§ Task to carry out
Write out the data again in full, exactly as it reads.

Data excerpts
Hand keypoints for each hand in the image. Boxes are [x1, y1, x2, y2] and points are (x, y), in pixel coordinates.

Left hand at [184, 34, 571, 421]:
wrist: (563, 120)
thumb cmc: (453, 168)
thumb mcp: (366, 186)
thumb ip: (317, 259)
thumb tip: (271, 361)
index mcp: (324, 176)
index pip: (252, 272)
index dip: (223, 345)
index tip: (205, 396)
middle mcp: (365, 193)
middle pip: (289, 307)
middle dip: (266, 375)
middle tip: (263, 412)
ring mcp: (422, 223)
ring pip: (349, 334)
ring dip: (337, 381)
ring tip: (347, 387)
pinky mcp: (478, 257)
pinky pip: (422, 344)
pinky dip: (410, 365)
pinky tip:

§ Task output
Hand keypoints for each hand in the image. Boxes are [x1, y1, x2, y2] and points are (x, y), in pixel coordinates.

Left hand at [184, 34, 571, 421]:
wrist: (563, 120)
thumb cmc: (453, 168)
thumb mcp: (366, 186)
thumb ip: (317, 259)
thumb tip: (271, 361)
index mcp: (324, 176)
index pip: (252, 272)
index dip: (223, 345)
index tip: (205, 396)
middle mcp: (365, 193)
middle pip: (289, 307)
middle dip: (266, 375)
middle tip: (263, 412)
ring mcp: (422, 223)
ring pip: (349, 334)
ring dip: (337, 381)
ring tip: (347, 387)
pinky mcp: (478, 257)
pinky pip: (422, 344)
pinky dip: (410, 365)
pinky tip:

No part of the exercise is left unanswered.